* WHAT NEEDS TO BE DONE *
Copy the data exactly. Images are the one exception.

+++ DATASET CONTENT +++

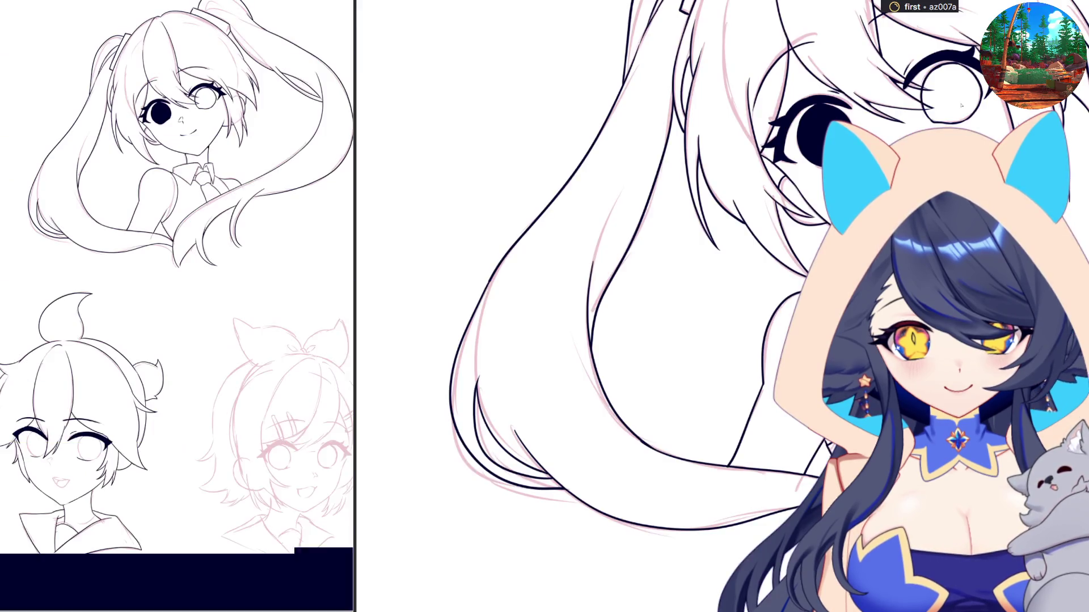
click(961, 105)
Paint the boy's eye solid black
scroll(961, 105, down, 3)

+++

* EXPECTED ANSWER *
click(961, 105)
Paint the boy's eye solid black
scroll(961, 105, down, 3)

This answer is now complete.